Your child will have several tests in their academic career. Helping them go into testing prepared will give them the confidence they need and reduce the dreaded test anxiety. When taking tests, nothing beats preparation. Putting spelling words, vocabulary, or other facts onto note cards or sticky notes and sticking them around the house is a convenient way to prepare for tests and get the material to sink into your child's brain. Not only do they practice the material when preparing the notes, they also see it as they go about their day. (The whole family can become experts on the French Revolution, or whatever else the student is studying.)

There are several strategies that can help your child when they are taking a test or find themselves "stuck" on an answer.
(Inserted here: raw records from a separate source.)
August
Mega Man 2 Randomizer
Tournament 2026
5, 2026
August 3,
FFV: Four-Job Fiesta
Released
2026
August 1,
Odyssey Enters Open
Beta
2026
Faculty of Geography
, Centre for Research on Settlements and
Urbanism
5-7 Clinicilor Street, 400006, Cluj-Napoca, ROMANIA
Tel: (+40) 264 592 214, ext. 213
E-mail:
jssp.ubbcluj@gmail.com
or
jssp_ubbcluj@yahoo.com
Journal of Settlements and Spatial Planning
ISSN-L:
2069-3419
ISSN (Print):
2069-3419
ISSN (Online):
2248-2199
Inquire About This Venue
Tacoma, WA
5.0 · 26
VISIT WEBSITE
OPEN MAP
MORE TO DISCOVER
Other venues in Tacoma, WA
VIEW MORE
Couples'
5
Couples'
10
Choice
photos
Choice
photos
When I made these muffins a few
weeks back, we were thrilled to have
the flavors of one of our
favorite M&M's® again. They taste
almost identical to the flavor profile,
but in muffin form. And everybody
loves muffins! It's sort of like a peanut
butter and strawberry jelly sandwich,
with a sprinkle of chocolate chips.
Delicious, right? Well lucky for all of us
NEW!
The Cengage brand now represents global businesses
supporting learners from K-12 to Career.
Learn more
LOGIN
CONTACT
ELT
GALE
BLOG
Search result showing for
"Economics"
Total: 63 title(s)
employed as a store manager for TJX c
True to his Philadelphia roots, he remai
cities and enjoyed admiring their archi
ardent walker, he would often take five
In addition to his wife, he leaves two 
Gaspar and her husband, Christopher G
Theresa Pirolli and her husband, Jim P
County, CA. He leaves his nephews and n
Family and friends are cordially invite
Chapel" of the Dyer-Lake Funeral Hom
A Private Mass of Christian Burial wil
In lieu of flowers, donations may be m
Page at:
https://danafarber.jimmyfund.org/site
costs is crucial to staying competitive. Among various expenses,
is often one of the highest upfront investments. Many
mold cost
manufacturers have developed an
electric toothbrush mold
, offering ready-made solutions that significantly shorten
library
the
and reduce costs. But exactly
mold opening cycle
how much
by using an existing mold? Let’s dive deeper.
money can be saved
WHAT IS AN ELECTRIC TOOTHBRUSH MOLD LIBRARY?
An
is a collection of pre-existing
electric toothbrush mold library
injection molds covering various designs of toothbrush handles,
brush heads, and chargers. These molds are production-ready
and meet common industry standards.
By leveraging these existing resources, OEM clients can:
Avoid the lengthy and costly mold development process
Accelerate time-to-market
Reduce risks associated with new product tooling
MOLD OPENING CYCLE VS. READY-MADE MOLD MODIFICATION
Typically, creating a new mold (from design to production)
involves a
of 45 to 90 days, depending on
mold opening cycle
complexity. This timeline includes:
When sitting down to a test, your child should employ a few methods to best use their time.

  • Always read all the directions - sometimes a teacher will put something in the directions that is critical for the test. (There are several variations of this exercise, but there are teachers that give out a test that says something like: "Put your name at the top of the page and turn to page 6. Write your favorite animal on the line at the bottom of the page and turn in this test." If the student is paying attention, she will skip all of the other work and get a perfect score.)
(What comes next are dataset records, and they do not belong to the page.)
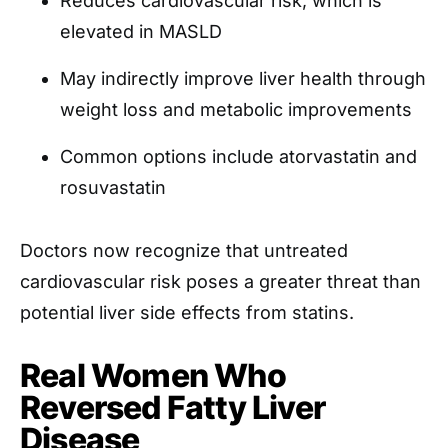
Reduces cardiovascular risk, which is
elevated in MASLD
May indirectly improve liver health through
weight loss and metabolic improvements
Common options include atorvastatin and
rosuvastatin
Doctors now recognize that untreated
cardiovascular risk poses a greater threat than
potential liver side effects from statins.
Real Women Who
Reversed Fatty Liver
Disease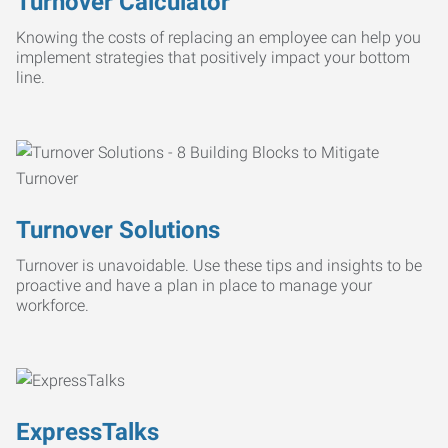
Turnover Calculator
Knowing the costs of replacing an employee can help you
implement strategies that positively impact your bottom
line.
Turnover Solutions
Turnover is unavoidable. Use these tips and insights to be
proactive and have a plan in place to manage your
workforce.
ExpressTalks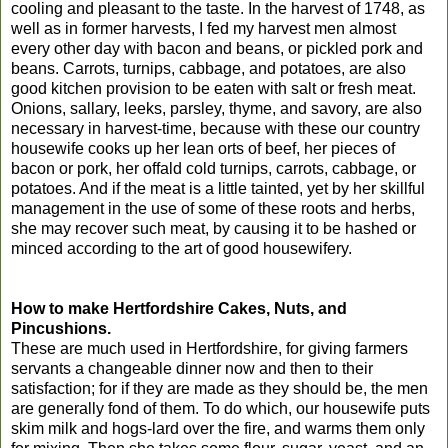
cooling and pleasant to the taste. In the harvest of 1748, as
well as in former harvests, I fed my harvest men almost
every other day with bacon and beans, or pickled pork and
beans. Carrots, turnips, cabbage, and potatoes, are also
good kitchen provision to be eaten with salt or fresh meat.
Onions, sallary, leeks, parsley, thyme, and savory, are also
necessary in harvest-time, because with these our country
housewife cooks up her lean orts of beef, her pieces of
bacon or pork, her offald cold turnips, carrots, cabbage, or
potatoes. And if the meat is a little tainted, yet by her skillful
management in the use of some of these roots and herbs,
she may recover such meat, by causing it to be hashed or
minced according to the art of good housewifery.
How to make Hertfordshire Cakes, Nuts, and
Pincushions.
These are much used in Hertfordshire, for giving farmers
servants a changeable dinner now and then to their
satisfaction; for if they are made as they should be, the men
are generally fond of them. To do which, our housewife puts
skim milk and hogs-lard over the fire, and warms them only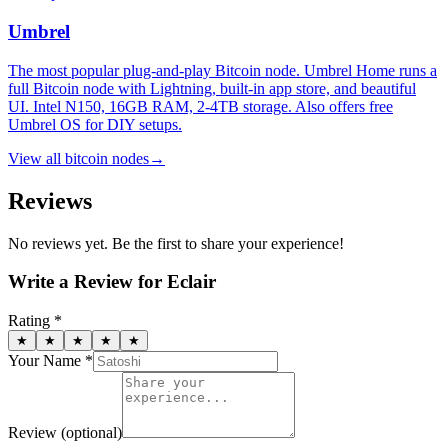
Umbrel
The most popular plug-and-play Bitcoin node. Umbrel Home runs a
full Bitcoin node with Lightning, built-in app store, and beautiful
UI. Intel N150, 16GB RAM, 2-4TB storage. Also offers free
Umbrel OS for DIY setups.
View all
bitcoin nodes
→
Reviews
No reviews yet. Be the first to share your experience!
Write a Review for
Eclair
Rating *
★
★
★
★
★
Your Name *
Review
(optional)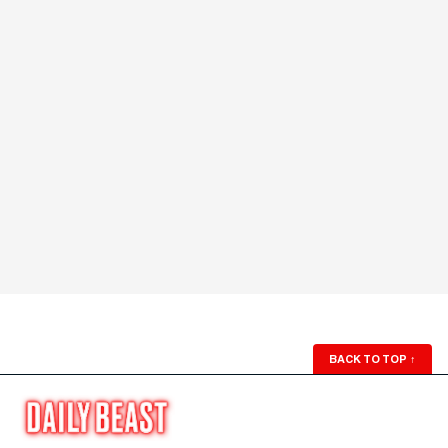
BACK TO TOP
↑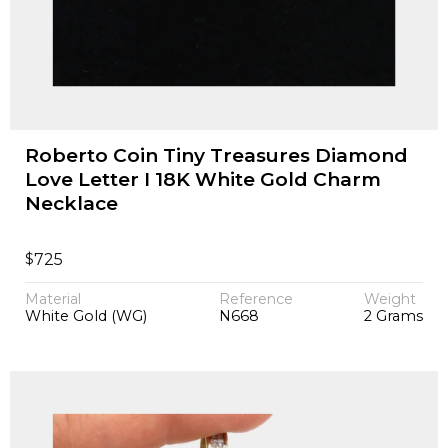
Roberto Coin Tiny Treasures Diamond
Love Letter I 18K White Gold Charm
Necklace
$
725
Material
Reference
Weight
White Gold (WG)
N668
2 Grams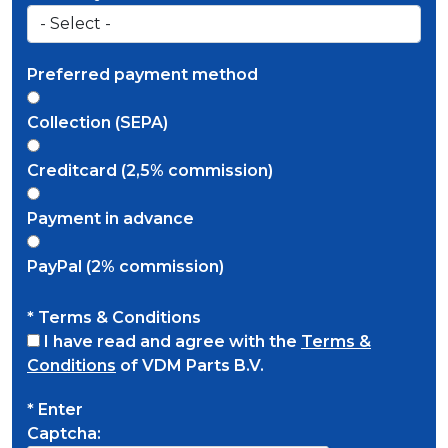
Preferred payment method
Collection (SEPA)
Creditcard (2,5% commission)
Payment in advance
PayPal (2% commission)
* Terms & Conditions
I have read and agree with the
Terms &
Conditions
of VDM Parts B.V.
* Enter
Captcha: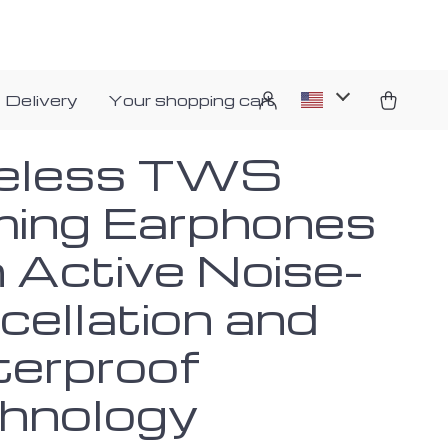
 Delivery
Your shopping cart
eless TWS
ing Earphones
h Active Noise-
cellation and
erproof
hnology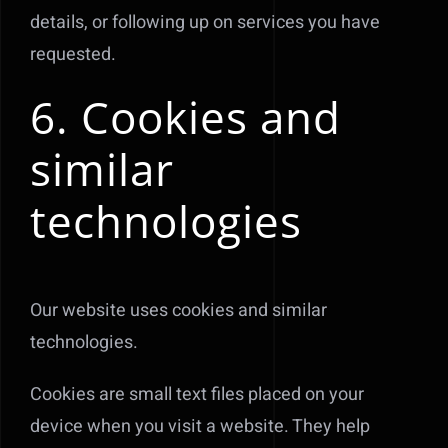
details, or following up on services you have
requested.
6. Cookies and
similar
technologies
Our website uses cookies and similar
technologies.
Cookies are small text files placed on your
device when you visit a website. They help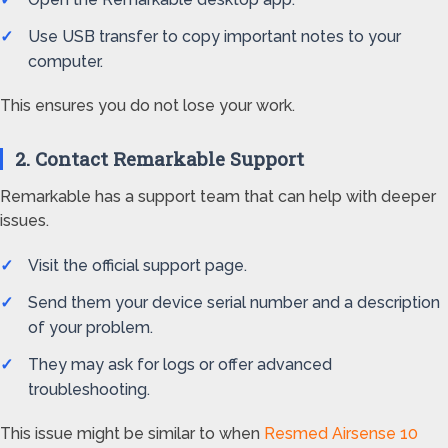
Use USB transfer to copy important notes to your
computer.
This ensures you do not lose your work.
2. Contact Remarkable Support
Remarkable has a support team that can help with deeper
issues.
Visit the official support page.
Send them your device serial number and a description
of your problem.
They may ask for logs or offer advanced
troubleshooting.
This issue might be similar to when
Resmed Airsense 10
  • Do not spend too much time on one question; if you are stuck, mark it, skip it and go back at the end.

  • Focus on the areas that have the heaviest weight for the final grade.

  • Always study, get enough sleep and eat a healthy meal for the day of a test.

In addition to these generalized tips and tricks, the different types of questions typically asked on a test have different tricks if you are stuck. Multiple choice are one of the more common types of tests, and if the test was prepared by the teacher, rather than randomly generated by a computer, there are several human tendencies that come out while writing the tests.

Multiple choice tricks & tips

Always answer in your mind before reading the possible answers. When you find a choice that matches your initial answer, mark it and move on. If you have skipped a question and are coming back to it and are going to guess, there are some smart ways to guess on multiple choice tests.

  • Teachers rarely put the same letter answer twice in a row. (2 B's, etc.)

  • If you see a list of numbers, pick one that is in the middle range.

  • None of the above is usually not a good guess.

  • If there are five possible answers, the correct answer is rarely "A."

  • The longest possible answer is often a good guess.

True and false tips and tricks

Since these types of questions are often a "warm up" and placed at the beginning of a test, these should be answered quickly, and with the best guess as you go. Mark any that you are unsure about and go back if you have time. These questions are rarely heavily weighted, so the student should not spend a lot of time doing them.

  • Look for any part of the statement to be false, since if any part is false, the entire statement is false.

  • If the words (all, never, always, must, etc.) are included in the statement, the best answer is usually false.

  • If the statement is more general with words like (some, most, usually, could or might), selecting true is usually the best option.

  • If the statement is exaggerated or complicated, it is probably false.